Three dimensional (3D) semantic segmentation is a powerful tool for the radiomic characterisation of lesions in cross-sectional imaging; however, its use is limited because of the extensive manual effort required to accurately delineate regions of interest. Artificial intelligence methods based on ‘deep learning’ have had enormous success at automating semantic segmentation tasks, but they rely on large datasets with high-quality manual segmentations from which to learn.1 The scarcity of publicly available CT and MRI segmentation datasets have slowed the development of automatic segmentation systems for 3D medical imaging data. The 2019 Kidney and Kidney Tumor Segmentation challenge2 (KiTS19) was an international competition held in conjunction with the International Conference on Medical Image Computing and Computer Assisted Interventions (MICCAI) that sought to stimulate progress on this automatic segmentation frontier.
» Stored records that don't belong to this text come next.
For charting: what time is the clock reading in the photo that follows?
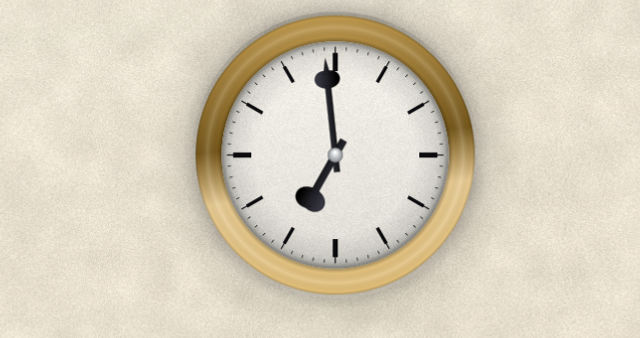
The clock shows 6:59
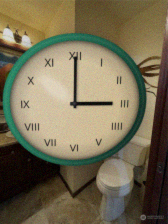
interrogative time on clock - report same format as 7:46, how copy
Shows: 3:00
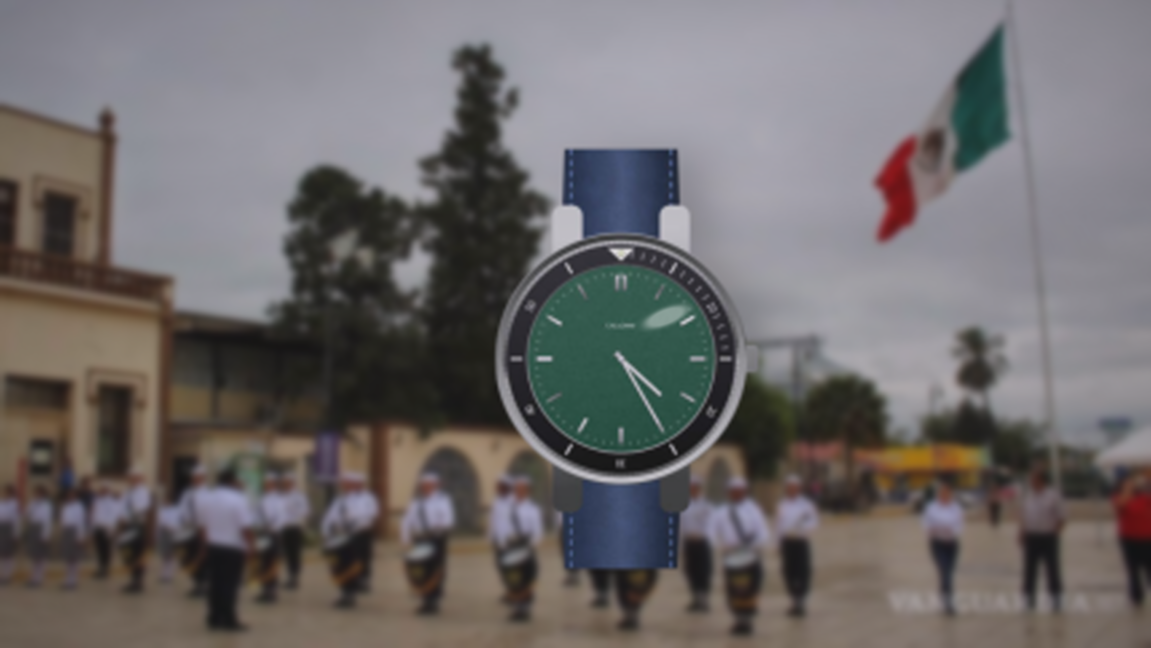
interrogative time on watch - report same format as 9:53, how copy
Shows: 4:25
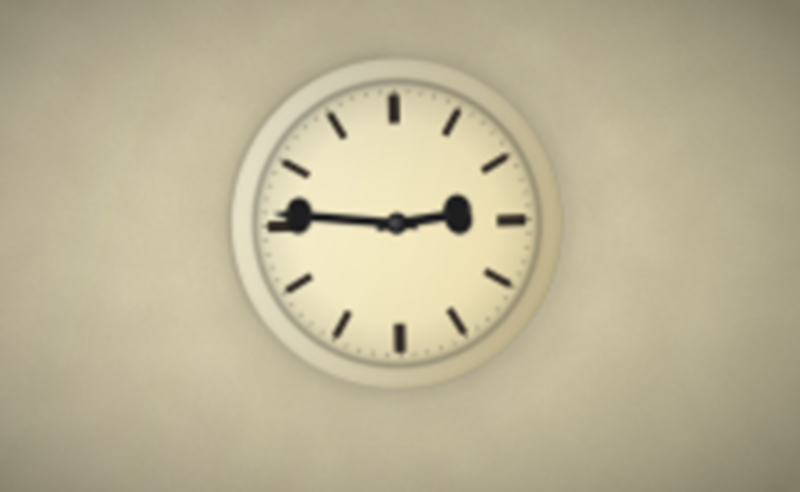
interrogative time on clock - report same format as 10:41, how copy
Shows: 2:46
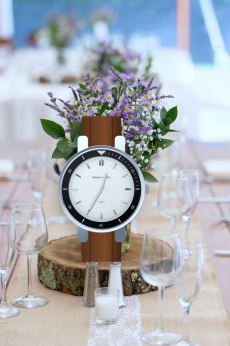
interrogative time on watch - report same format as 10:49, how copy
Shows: 12:35
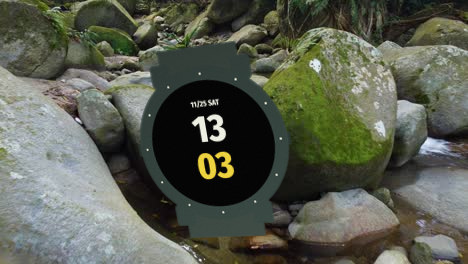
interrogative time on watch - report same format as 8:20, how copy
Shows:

This competition was based around a first-of-its-kind dataset of 300 patients with preoperative CT imaging and corresponding high-quality 3D segmentation labels for the depicted kidneys and tumours. Of these cases, 210 were publicly released at the start of the challenge for teams to develop their systems. The imaging alone for the remaining 90 cases was released prior to a 2-week submission period, during which teams used their systems to automatically segment the kidney and tumour regions. Those automatic segmentations were then submitted to an online platform, which measured each team’s performance in terms of their Sørensen–Dice coefficient with the manually produced segmentations and ranked them on a public leader board. A total of 106 teams from five continents competed for a $5,000 USD cash prize sponsored by Intuitive Surgical Inc. Teams were required to also submit a manuscript detailing the methods they used to build and train their systems. These, in conjunction with the objective and standardised comparison of their performance, allow for rapid progress in artificial intelligence research and democratise the systems it produces.
The winning method,3 led by researchers at the German Cancer Research Center, Heidelberg, Germany, achieved a Sørensen–Dice coefficient of 0.974 for the kidney regions and 0.851 for the tumours, approaching the human inter-annotator performance on kidneys (0.983), but falling short on tumours (0.923). This challenge has now entered an ‘open leader board’ phase, in which researchers can continue to develop new systems and submit them to the online platform to be ranked on the leader board.
The results of the KiTS19 challenge show deep learning methods are fully capable of reliable segmentation of kidneys and kidney tumours. Fully segmented kidneys and tumours allow for automated extraction of all types of nephrometry scores,4 as well as tumour textural features and an opportunity to accelerate the discovery of new predictive features important for personalised medicine and accurate prediction of patient-relevant outcomes. The KiTS19 challenge attracted the highest number of submissions at MICCAI 2019 and serves as an important and challenging benchmark in automatic 3D segmentation.